Could you recast every line of text in the material below as a numbered list, leaving out blank lines and the pictures?
= = = = = = =
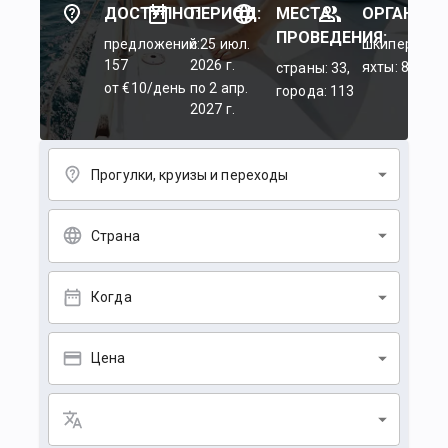
ДОСТУПНО:
ПЕРИОД:
МЕСТА
ОРГАНИЗА
ПРОВЕДЕНИЯ:
предложений:
c 25 июл.
шкиперы: 45
157
2026 г.
яхты: 84
страны: 33,
от €10/день
по 2 апр.
города: 113
2027 г.
Прогулки, круизы и переходы
Страна
Когда
Цена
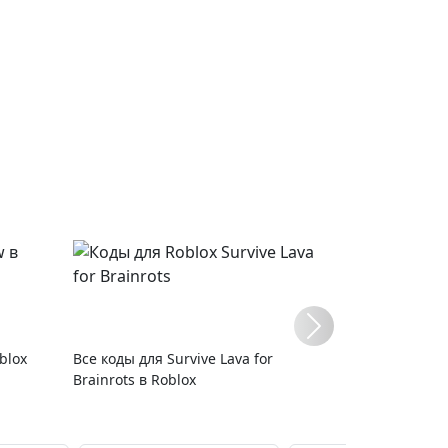
blox
Все коды для Survive Lava for
Brainrots в Roblox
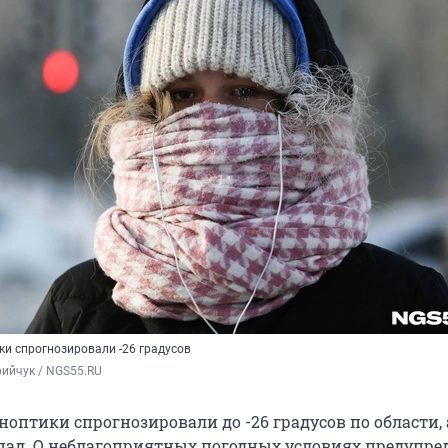
ки спрогнозировали -26 градусов
ийчук / NGS55.RU 
оптики спрогнозировали до -26 градусов по области, 
опад. О неблагоприятных погодных условиях предупре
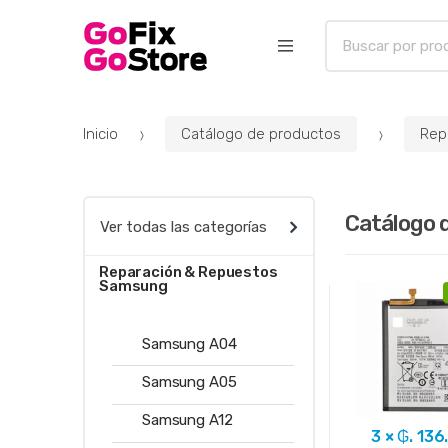
B
u
s
c
a
Inicio
Catálogo de productos
Rep
r
p
o
Catálogo 
r
Ver todas las categorías
:
Reparación & Repuestos
Samsung
Samsung A04
Samsung A05
Samsung A12
3 × ₲. 136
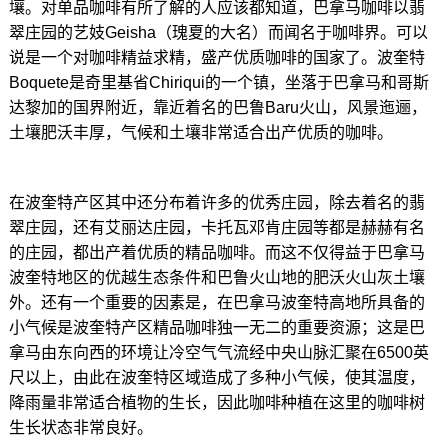
壤。对单品咖啡有所了解的人应该都知道，巴拿马咖啡以翡
翠庄园的艺妓Geisha（瑰夏的大名）而闻名于咖啡界。可以
说是一个对咖啡精益求精，盛产优质咖啡的国家了。波奎特
Boquete是奇里基省Chiriqui的一个镇，坐落于巴拿马和哥斯
达黎加的国界附近，靠近着名的巴鲁Baru火山，风景迤逦，
土壤肥沃丰厚，气候和土壤非常适合出产优质的咖啡。
在波奎特产区其中还分布着许多的优秀庄园，除去着名的翡
翠庄园，还有艾丽达庄园，卡托瓦邓肯庄园等都是赫赫有名
的庄园，都出产着优质的精品咖啡。而这不仅得益于巴拿马
波奎特地区的优越生态条件和巴鲁火山地的肥沃火山灰土壤
外。还有一个重要的因素是，在巴拿马波奎特高地所具备的
小气候是波奎特产区精品咖啡独一无二的重要资源；这是巴
拿马由东向西的环境让冷空气气流经中央山脉汇聚在6500英
尺以上，由此在波奎特区域造成了多种小气候，使其温度，
降雨量非常适合植物的生长，因此咖啡种植在这里的咖啡树
生长状态非常良好。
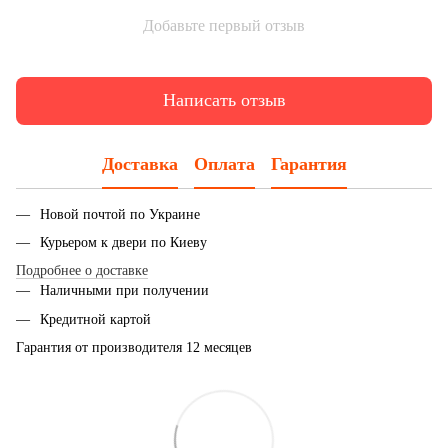
Добавьте первый отзыв
Написать отзыв
Доставка
Оплата
Гарантия
Новой почтой по Украине
Курьером к двери по Киеву
Подробнее о доставке
Наличными при получении
Кредитной картой
Гарантия от производителя 12 месяцев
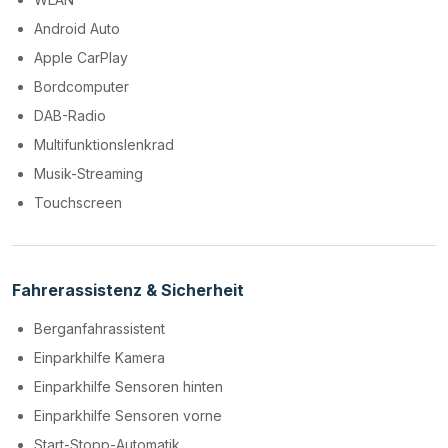
Android Auto
Apple CarPlay
Bordcomputer
DAB-Radio
Multifunktionslenkrad
Musik-Streaming
Touchscreen
Fahrerassistenz & Sicherheit
Berganfahrassistent
Einparkhilfe Kamera
Einparkhilfe Sensoren hinten
Einparkhilfe Sensoren vorne
Start-Stopp-Automatik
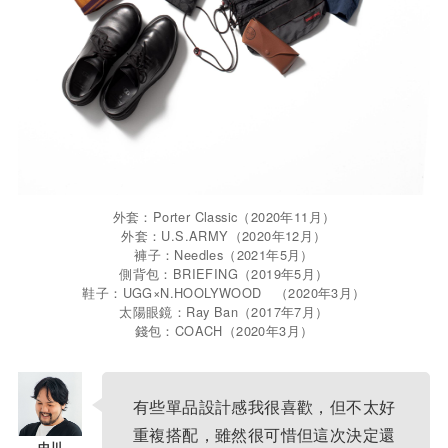
外套：Porter Classic（2020年11月）
外套：U.S.ARMY（2020年12月）
褲子：Needles（2021年5月）
側背包：BRIEFING（2019年5月）
鞋子：UGG×N.HOOLYWOOD （2020年3月）
太陽眼鏡：Ray Ban（2017年7月）
錢包：COACH（2020年3月）
有些單品設計感我很喜歡，但不太好
重複搭配，雖然很可惜但這次決定還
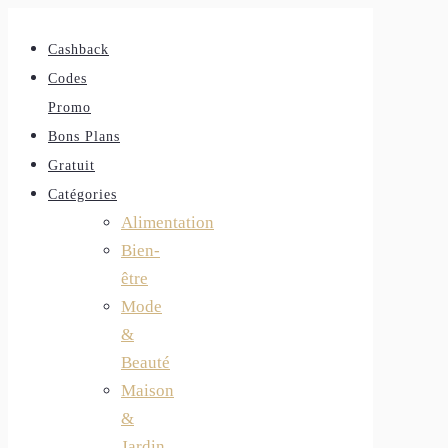
Cashback
Codes
Promo
Bons Plans
Gratuit
Catégories
Alimentation
Bien-
être
Mode
&
Beauté
Maison
&
Jardin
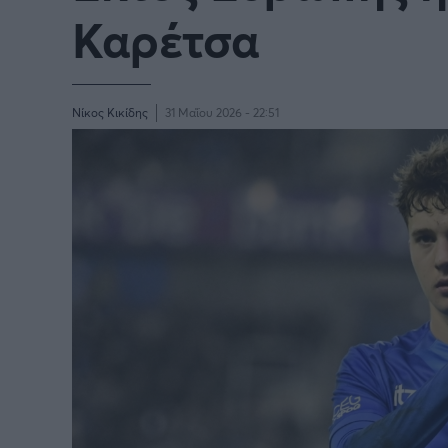
Παγκόσμιο Κύπελλο Συλλόγων
Καρέτσα
LIGA
2025
Νίκος Κικίδης
31 Μαΐου 2026 - 22:51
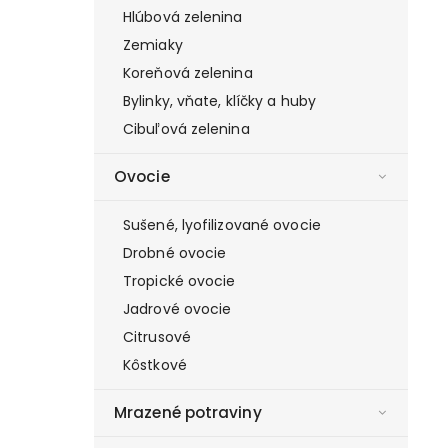
Hlúbová zelenina
Zemiaky
Koreňová zelenina
Bylinky, vňate, klíčky a huby
Cibuľová zelenina
Ovocie
Sušené, lyofilizované ovocie
Drobné ovocie
Tropické ovocie
Jadrové ovocie
Citrusové
Kôstkové
Mrazené potraviny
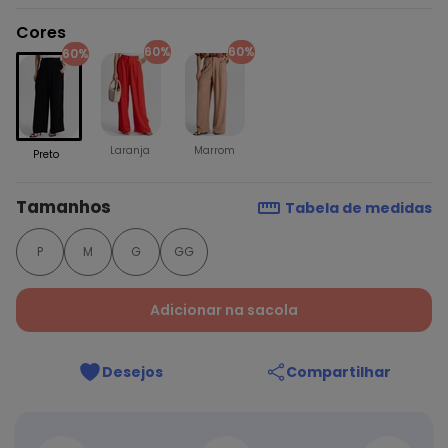
Cores
60%
60%
60%
Laranja
Marrom
Preto
Tamanhos
Tabela de medidas
P
M
G
GG
Adicionar na sacola
Desejos
Compartilhar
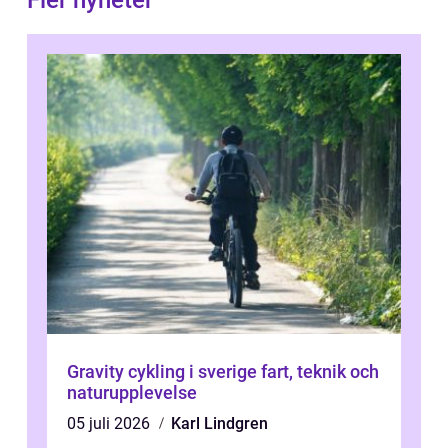
Fler nyheter
Gravity cykling i sverige fart, teknik och
naturupplevelse
05 juli 2026
Karl Lindgren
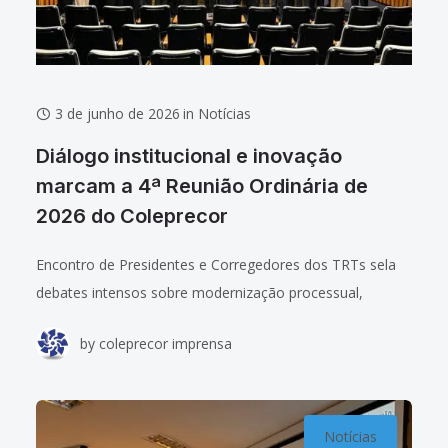
3 de junho de 2026
in
Notícias
Diálogo institucional e inovação
marcam a 4ª Reunião Ordinária de
2026 do Coleprecor
Encontro de Presidentes e Corregedores dos TRTs sela
debates intensos sobre modernização processual,
equalização de cargas de trabalho e valorização da
by
coleprecor imprensa
magistratura Nos dias 26 e 27 de maio de
Notícias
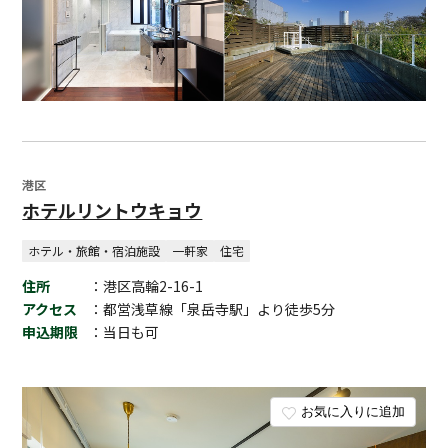
港区
ホテルリントウキョウ
ホテル・旅館・宿泊施設
一軒家
住宅
住所
：港区高輪2-16-1
アクセス
：都営浅草線「泉岳寺駅」より徒歩5分
申込期限
：当日も可
お気に入りに追加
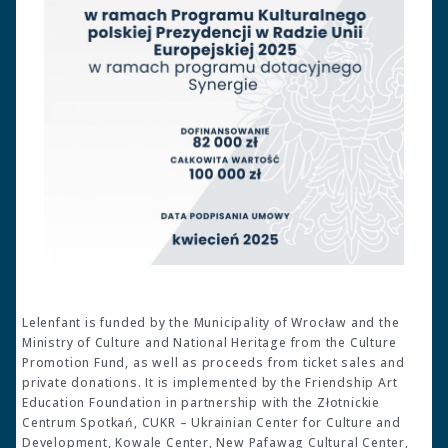
Lelenfant is funded by the Municipality of Wrocław and the
Ministry of Culture and National Heritage from the Culture
Promotion Fund, as well as proceeds from ticket sales and
private donations. It is implemented by the Friendship Art
Education Foundation in partnership with the Złotnickie
Centrum Spotkań, CUKR – Ukrainian Center for Culture and
Development, Kowale Center, New Pafawag Cultural Center,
= = = = = = =
* **Written response**:
1. ДОСТУПНО:
2. ПЕРИОД:
3. МЕСТА
4. ОРГАНИЗА
5. ПРОВЕДЕНИЯ:
6. предложений:
7. c 25 июл.
8. шкиперы: 45
9. 157
10. 2026 г.
11. яхты: 84
12. страны: 33,
13. от €10/день
14. по 2 апр.
15. города: 113
16. 2027 г.
17. Прогулки, круизы и переходы
18. Страна
19. Когда
20. Цена
21. blox
22. Все коды для Survive Lava for
23. Brainrots в Roblox
24. ки спрогнозировали -26 градусов
25. ийчук / NGS55.RU 
26. оптики спрогнозировали до -26 градусов по области, 
27. опад. О неблагоприятных погодных условиях предупре
28. B
29. u
30. s
31. c
32. a
33. Inicio
34. Catálogo de productos
35. Rep
36. r
37. p
38. o
39. Catálogo 
40. r
41. Ver todas las categorías
42. :
43. Reparación & Repuestos
44. Samsung
45. Samsung A04
46. Samsung A05
47. Samsung A12
48. 3 × ₲. 136
49. 壤。对单品咖啡有所了解的人应该都知道，巴拿马咖啡以翡
50. 翠庄园的艺妓Geisha（瑰夏的大名）而闻名于咖啡界。可以
51. 说是一个对咖啡精益求精，盛产优质咖啡的国家了。波奎特
52. Boquete是奇里基省Chiriqui的一个镇，坐落于巴拿马和哥斯
53. 达黎加的国界附近，靠近着名的巴鲁Baru火山，风景迤逦，
54. 土壤肥沃丰厚，气候和土壤非常适合出产优质的咖啡。
55. 在波奎特产区其中还分布着许多的优秀庄园，除去着名的翡
56. 翠庄园，还有艾丽达庄园，卡托瓦邓肯庄园等都是赫赫有名
57. 的庄园，都出产着优质的精品咖啡。而这不仅得益于巴拿马
58. 波奎特地区的优越生态条件和巴鲁火山地的肥沃火山灰土壤
59. 外。还有一个重要的因素是，在巴拿马波奎特高地所具备的
60. 小气候是波奎特产区精品咖啡独一无二的重要资源；这是巴
61. 拿马由东向西的环境让冷空气气流经中央山脉汇聚在6500英
62. 尺以上，由此在波奎特区域造成了多种小气候，使其温度，
63. 降雨量非常适合植物的生长，因此咖啡种植在这里的咖啡树
64. 生长状态非常良好。
65. Добавьте первый отзыв
66. Написать отзыв
67. Доставка
68. Оплата
69. Гарантия
70. Новой почтой по Украине
71. Курьером к двери по Киеву
72. Подробнее о доставке
73. Наличными при получении
74. Кредитной картой
75. Гарантия от производителя 12 месяцев
76. Android Auto
77. Apple CarPlay
78. Bordcomputer
79. DAB-Radio
80. Multifunktionslenkrad
81. Musik-Streaming
82. Touchscreen
83. Fahrerassistenz & Sicherheit
84. Berganfahrassistent
85. Einparkhilfe Kamera
86. Einparkhilfe Sensoren hinten
87. Einparkhilfe Sensoren vorne
88. Start-Stopp-Automatik
89. 外套：Porter Classic（2020年11月）
90. 外套：U.S.ARMY（2020年12月）
91. 褲子：Needles（2021年5月）
92. 側背包：BRIEFING（2019年5月）
93. 鞋子：UGG×N.HOOLYWOOD （2020年3月）
94. 太陽眼鏡：Ray Ban（2017年7月）
95. 錢包：COACH（2020年3月）
96. 有些單品設計感我很喜歡，但不太好
97. 重複搭配，雖然很可惜但這次決定還
98. Cashback
99. Codes
100. Promo
101. Bons Plans
102. Gratuit
103. Catégories
104. Alimentation
105. Bien-
106. être
107. Mode
108. &
109. Beauté
110. Maison
111. &
112. Jardin
113. Παγκόσμιο Κύπελλο Συλλόγων
114. Καρέτσα
115. LIGA
116. 2025
117. Νίκος Κικίδης
118. 31 Μαΐου 2026 - 22:51
119. Hlúbová zelenina
120. Zemiaky
121. Koreňová zelenina
122. Bylinky, vňate, klíčky a huby
123. Cibuľová zelenina
124. Ovocie
125. Sušené, lyofilizované ovocie
126. Drobné ovocie
127. Tropické ovocie
128. Jadrové ovocie
129. Citrusové
130. Kôstkové
131. Mrazené potraviny
132. Cores
133. 60%
134. 60%
135. 60%
136. Laranja
137. Marrom
138. Preto
139. Tamanhos
140. Tabela de medidas
141. P
142. M
143. G
144. GG
145. Adicionar na sacola
146. Desejos
147. Compartilhar
148. Fler nyheter
149. Gravity cykling i sverige fart, teknik och
150. naturupplevelse
151. 05 juli 2026
152. Karl Lindgren
153. 3 de junho de 2026
154. in
155. Notícias
156. Diálogo institucional e inovação
157. marcam a 4ª Reunião Ordinária de
158. 2026 do Coleprecor
159. Encontro de Presidentes e Corregedores dos TRTs sela
160. debates intensos sobre modernização processual,
161. equalização de cargas de trabalho e valorização da
162. by
163. coleprecor imprensa
164. magistratura Nos dias 26 e 27 de maio de
165. Notícias
166. 港区
167. ホテルリントウキョウ
168. ホテル・旅館・宿泊施設
169. 一軒家
170. 住宅
171. 住所
172. ：港区高輪2-16-1
173. アクセス
174. ：都営浅草線「泉岳寺駅」より徒歩5分
175. 申込期限
176. ：当日も可
177. お気に入りに追加
178. Lelenfant is funded by the Municipality of Wrocław and the
179. Ministry of Culture and National Heritage from the Culture
180. Promotion Fund, as well as proceeds from ticket sales and
181. private donations. It is implemented by the Friendship Art
182. Education Foundation in partnership with the Złotnickie
183. Centrum Spotkań, CUKR – Ukrainian Center for Culture and
184. Development, Kowale Center, New Pafawag Cultural Center,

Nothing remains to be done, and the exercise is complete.